In an explanatory statement attached to her bill, Winterton said it “does not require doctors officiously and inappropriately to strive to keep dying patients alive.”

But if it became law the courts in interpreting it would rely merely on its wording and not on the intention of the legislators.

The bill has received the backing of Bishop Peter Smith of East Anglia, chairman of the department for Christian responsibility and citizenship of the Roman Catholic bishops’ conference of England and Wales.

The bill would, he said, strengthen the protection of the law for vulnerable people and clarify public policy with regard to euthanasia.

However, the Church of England’s Board for Social Responsibility said it has grave reservations about the wording of the bill, saying it could compel doctors to give dying patients unnecessary and burdensome treatment instead of letting them die peacefully.


The bill now goes to committee where it can be amended.

Prince Charles to Represent Monarchy at Scottish Church’s Meeting

(RNS) Prince Charles will attend this year’s general assembly of the (Presbyterian) Church of Scotland as the Lord High Commissioner _ the official representative of the monarchy.

The Lord High Commissioner observes but does not participate in the meeting, this year being held in Edinburgh from May 20 to 26.

Queen Elizabeth herself attended the 1969 general assembly, while Princess Anne was Lord High Commissioner in 1996. The Lord High Commissioner, normally a prominent Scot, resides in the royal palace of Holyroodhouse and is addressed as “Your Grace,” the traditional form of address for Scottish monarchs. The position of the Lord High Commissioner reflects the unique status of the Church of Scotland which is Scotland’s established church but also independent of the state.

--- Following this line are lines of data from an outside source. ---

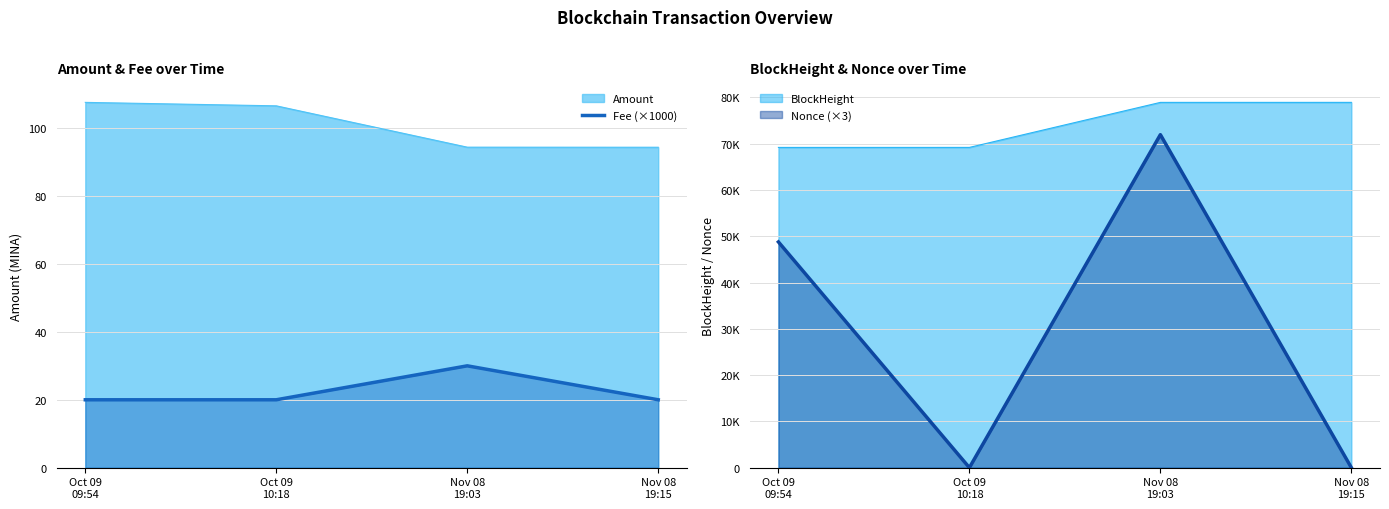

What is the minimum value for Fee (×1000)?

20.0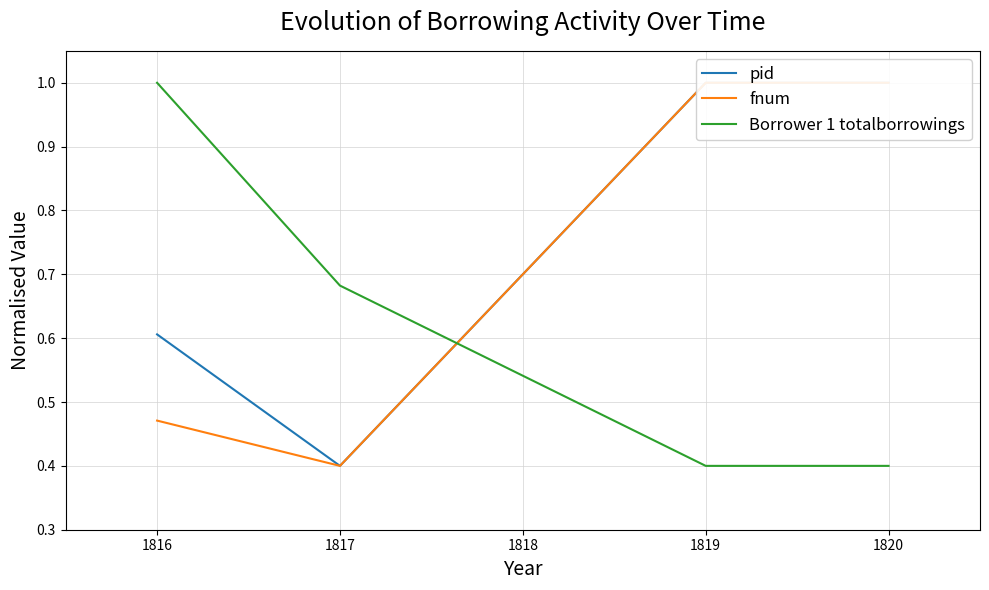

The value of Borrower 1 totalborrowings at 1820 is 0.7. True or false?

False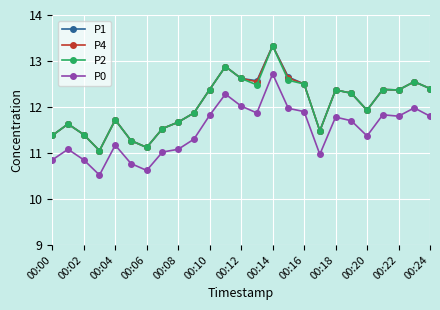

True or false: P0 has more than 2 interior local peaks.

True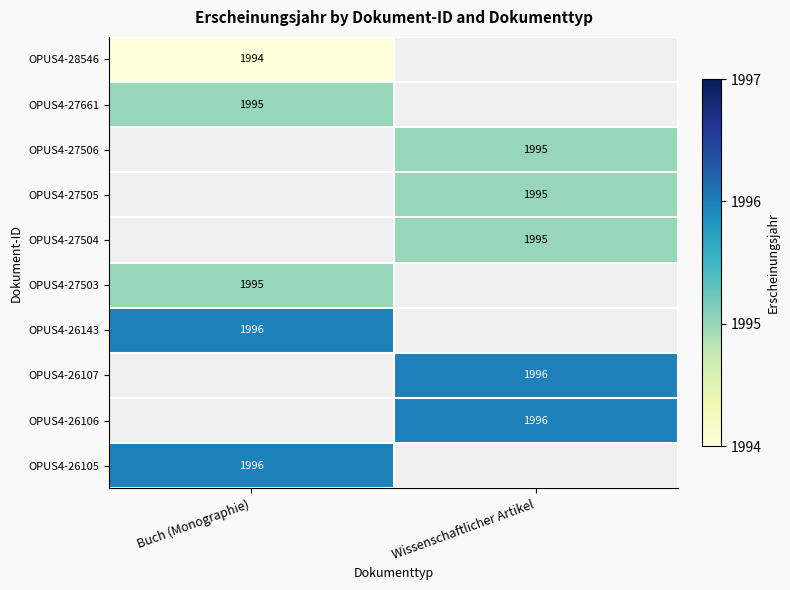

The value of OPUS4-27661 at Buch (Monographie) is 3565. True or false?

False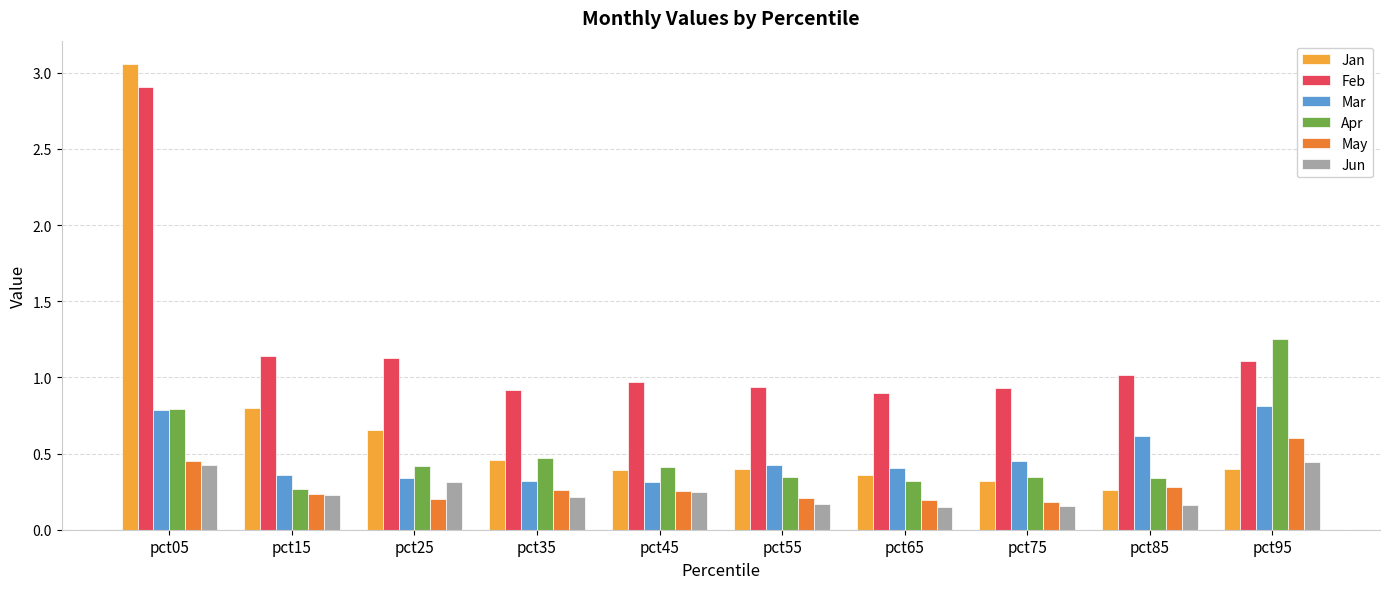

Is the value of Apr at pct85 greater than the value of Feb at pct95?

No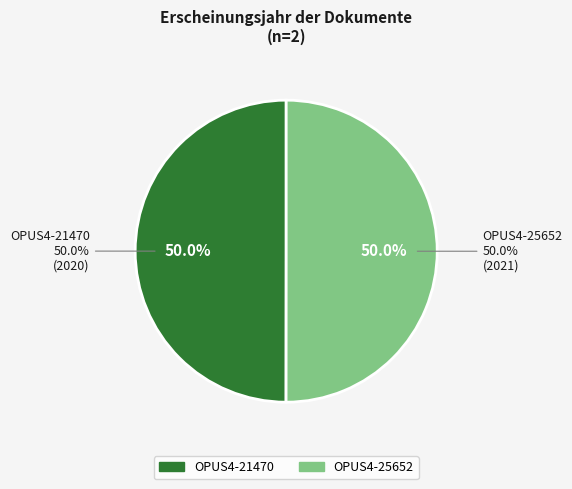

What percentage is the OPUS4-21470 slice, to the nearest percent?

50%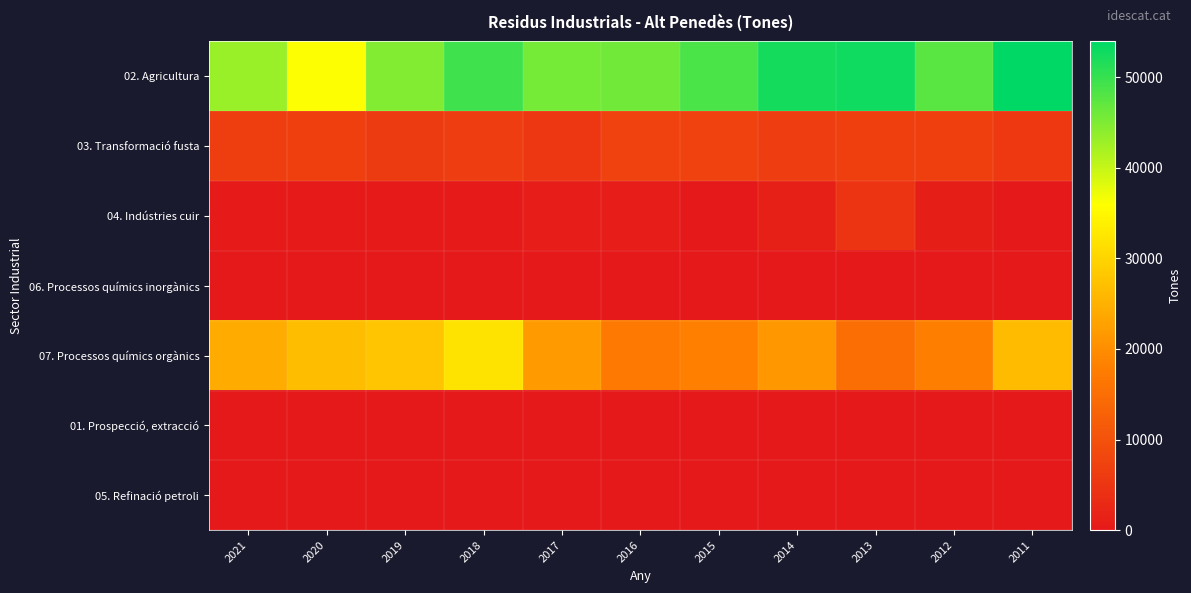

Which label corresponds to the largest value in the chart?

2011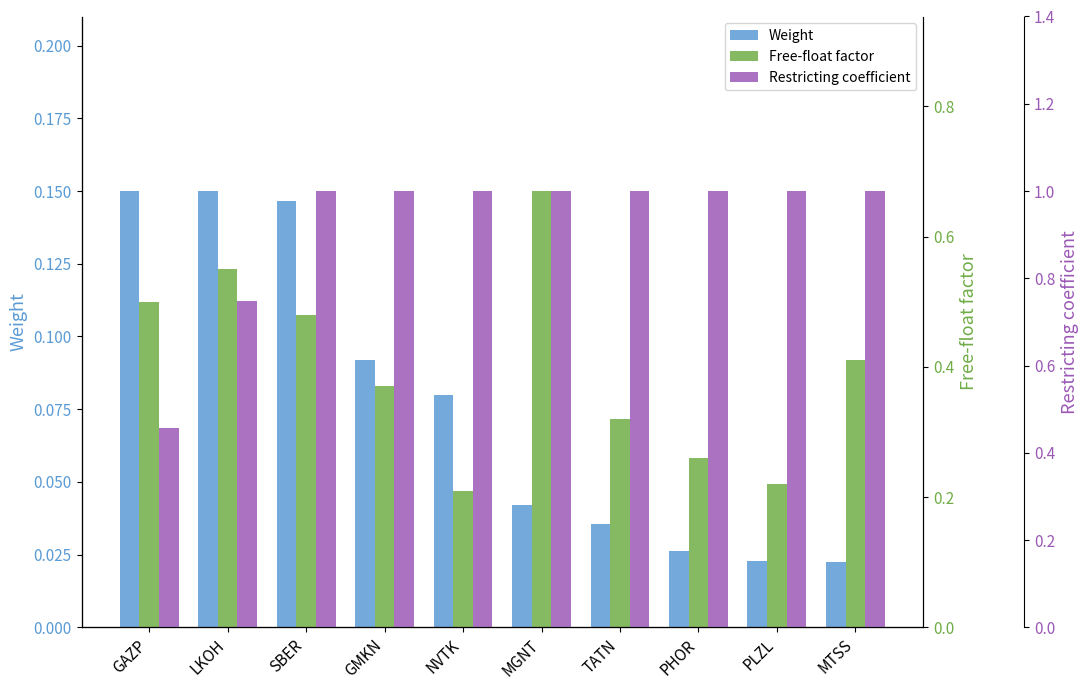

Between GAZP and TATN, which series saw the biggest shift?

Restricting coefficient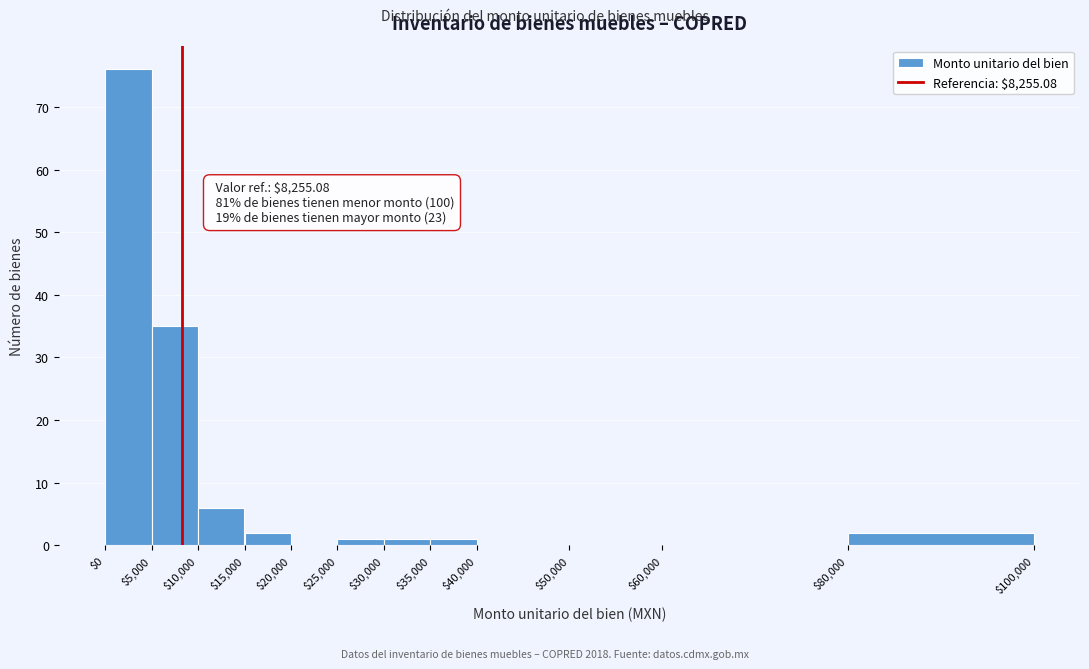

Which range on the x-axis has the tallest bar?

$0 to $5,000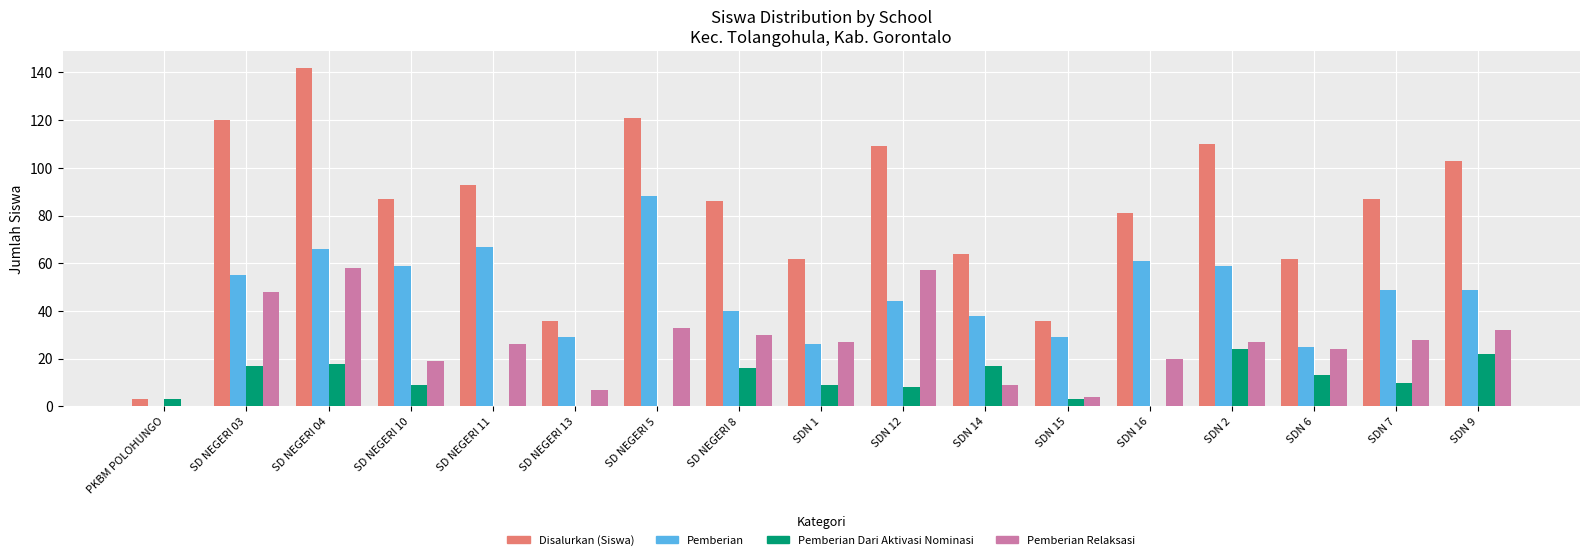

Reading left to right, what are all the values shown in this chart?

Disalurkan (Siswa): 3	120	142	87	93	36	121	86	62	109	64	36	81	110	62	87	103
Pemberian: 0	55	66	59	67	29	88	40	26	44	38	29	61	59	25	49	49
Pemberian Dari Aktivasi Nominasi: 3	17	18	9	0	0	0	16	9	8	17	3	0	24	13	10	22
Pemberian Relaksasi: 0	48	58	19	26	7	33	30	27	57	9	4	20	27	24	28	32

Gospel Singer Rex Nelon Dies After Heart Attack

(RNS) Rex Nelon, a bass singer well-known in Southern gospel circles, died Jan. 23 after suffering a heart attack.

Nelon, 68, had been traveling in Ireland with the “Gaither Homecoming Friends” tour, the Gospel Music Association announced.

The Nashville, Tenn.-based association issued a statement calling Nelon “one of the most respected men in Southern gospel music.”


Nelon, a leader in gospel music publishing, started his career with the Homeland Harmony Quartet in the 1950s. He later spent 20 years with Gospel Music Hall of Fame group The LeFevres, which he renamed The Rex Nelon Singers. The group is now known as “The Nelons.”

“Gospel music suffers a great loss with the death of Rex Nelon,” said Frank Breeden, president of the Gospel Music Association. “He was a real gentleman, a talented vocalist and a true encourager of young talent.”

Quote of the Day: Former Television Evangelist Jim Bakker

(RNS) “I believe personally that every person who died in the Holocaust is in heaven.”

_ Former television evangelist Jim Bakker in an interview Tuesday (Jan. 25) on CNN’s “Larry King Live.”